◆ **Saved data entries**
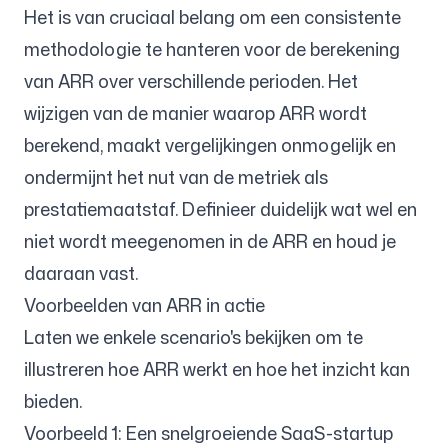
Het is van cruciaal belang om een consistente
methodologie te hanteren voor de berekening
van ARR over verschillende perioden. Het
wijzigen van de manier waarop ARR wordt
berekend, maakt vergelijkingen onmogelijk en
ondermijnt het nut van de metriek als
prestatiemaatstaf. Definieer duidelijk wat wel en
niet wordt meegenomen in de ARR en houd je
daaraan vast.
Voorbeelden van ARR in actie
Laten we enkele scenario's bekijken om te
illustreren hoe ARR werkt en hoe het inzicht kan
bieden.
Voorbeeld 1: Een snelgroeiende SaaS-startup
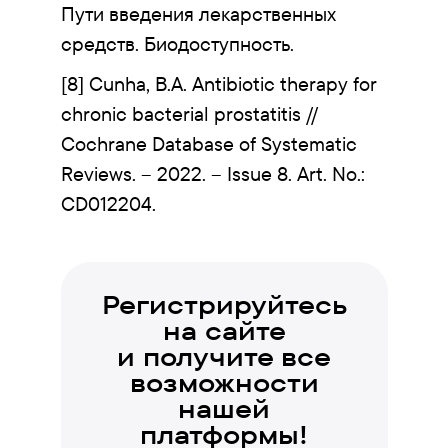
Пути введения лекарственных
средств. Биодоступность.
[8] Cunha, B.A. Antibiotic therapy for
chronic bacterial prostatitis //
Cochrane Database of Systematic
Reviews. – 2022. – Issue 8. Art. No.:
CD012204.
Регистрируйтесь
на сайте
и получите все
возможности
нашей
платформы!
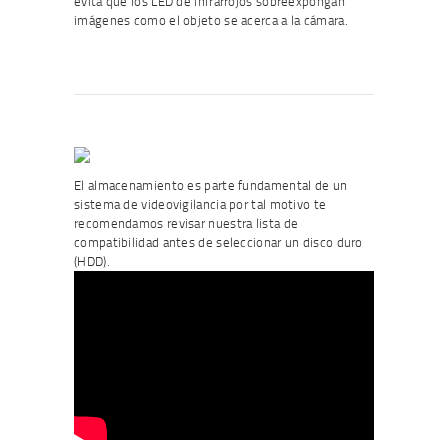
evita que los LED de infrarrojos sobreexpongan
imágenes como el objeto se acerca a la cámara.
El almacenamiento es parte fundamental de un
sistema de videovigilancia por tal motivo te
recomendamos revisar nuestra lista de
compatibilidad antes de seleccionar un disco duro
(HDD).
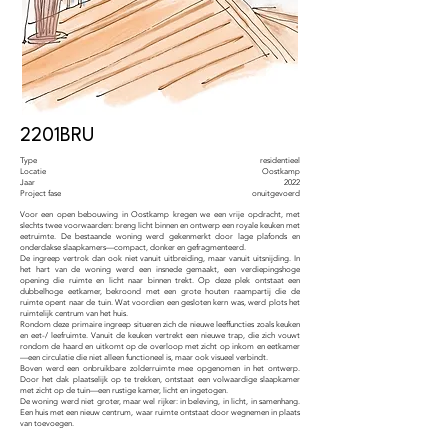
2201BRU
Type
residentieel
Locatie
Oostkamp
Jaar
2022
Project fase
onuitgevoerd
Voor een open bebouwing in Oostkamp kregen we een vrije opdracht, met
slechts twee voorwaarden: breng licht binnen en ontwerp een royale keuken met
eetruimte. De bestaande woning werd gekenmerkt door lage plafonds en
onderdakse slaapkamers—compact, donker en gefragmenteerd.
De ingreep vertrok dan ook niet vanuit uitbreiding, maar vanuit uitsnijding. In
het hart van de woning werd een insnede gemaakt, een verdiepingshoge
opening die ruimte en licht naar binnen trekt. Op deze plek ontstaat een
dubbelhoge eetkamer, bekroond met een grote houten raampartij die de
ruimte opent naar de tuin. Wat voordien een gesloten kern was, werd plots het
ruimtelijk centrum van het huis.
Rondom deze primaire ingreep situeren zich de nieuwe leeffuncties zoals keuken
en eet-/ leefruimte. Vanuit de keuken vertrekt een nieuwe trap, die zich vouwt
rondom de haard en uitkomt op de overloop met zicht op inkom en eetkamer
—een circulatie die niet alleen functioneel is, maar ook visueel verbindt.
Boven werd een onbruikbare zolderruimte mee opgenomen in het ontwerp.
Door het dak plaatselijk op te trekken, ontstaat een volwaardige slaapkamer
met zicht op de tuin—een rustige kamer, licht en ingetogen.
De woning werd niet groter, maar wel rijker: in beleving, in licht, in samenhang.
Een huis met een nieuw centrum, waar ruimte ontstaat door wegnemen in plaats
van toevoegen.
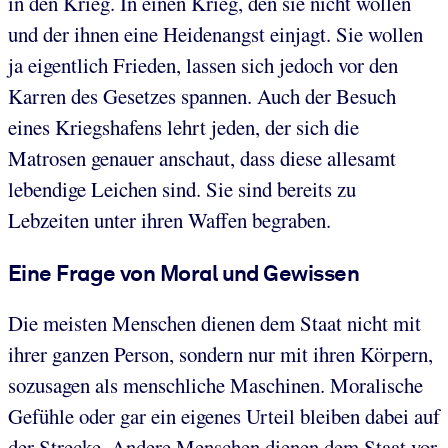
in den Krieg. In einen Krieg, den sie nicht wollen
und der ihnen eine Heidenangst einjagt. Sie wollen
ja eigentlich Frieden, lassen sich jedoch vor den
Karren des Gesetzes spannen. Auch der Besuch
eines Kriegshafens lehrt jeden, der sich die
Matrosen genauer anschaut, dass diese allesamt
lebendige Leichen sind. Sie sind bereits zu
Lebzeiten unter ihren Waffen begraben.
Eine Frage von Moral und Gewissen
Die meisten Menschen dienen dem Staat nicht mit
ihrer ganzen Person, sondern nur mit ihren Körpern,
sozusagen als menschliche Maschinen. Moralische
Gefühle oder gar ein eigenes Urteil bleiben dabei auf
der Strecke. Andere Menschen dienen dem Staat vor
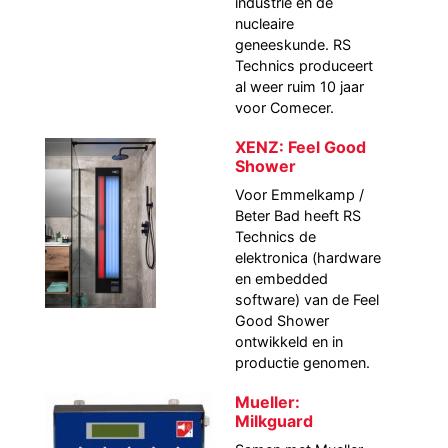
industrie en de
nucleaire
geneeskunde. RS
Technics produceert
al weer ruim 10 jaar
voor Comecer.
XENZ: Feel Good
Shower
Voor Emmelkamp /
Beter Bad heeft RS
Technics de
elektronica (hardware
en embedded
software) van de Feel
Good Shower
ontwikkeld en in
productie genomen.
Mueller:
Milkguard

◆ **Task to carry out**
Above are the records; return the lines in them from the one with "Cochrane Database of Systematic" to the one with "onderdakse slaapkamers—compact, donker", inclusive, exactly and without images.

◆ **Result**
Cochrane Database of Systematic
Reviews. – 2022. – Issue 8. Art. No.:
CD012204.
Регистрируйтесь
на сайте
и получите все
возможности
нашей
платформы!
evita que los LED de infrarrojos sobreexpongan
imágenes como el objeto se acerca a la cámara.
El almacenamiento es parte fundamental de un
sistema de videovigilancia por tal motivo te
recomendamos revisar nuestra lista de
compatibilidad antes de seleccionar un disco duro
(HDD).
2201BRU
Type
residentieel
Locatie
Oostkamp
Jaar
2022
Project fase
onuitgevoerd
Voor een open bebouwing in Oostkamp kregen we een vrije opdracht, met
slechts twee voorwaarden: breng licht binnen en ontwerp een royale keuken met
eetruimte. De bestaande woning werd gekenmerkt door lage plafonds en
onderdakse slaapkamers—compact, donker en gefragmenteerd.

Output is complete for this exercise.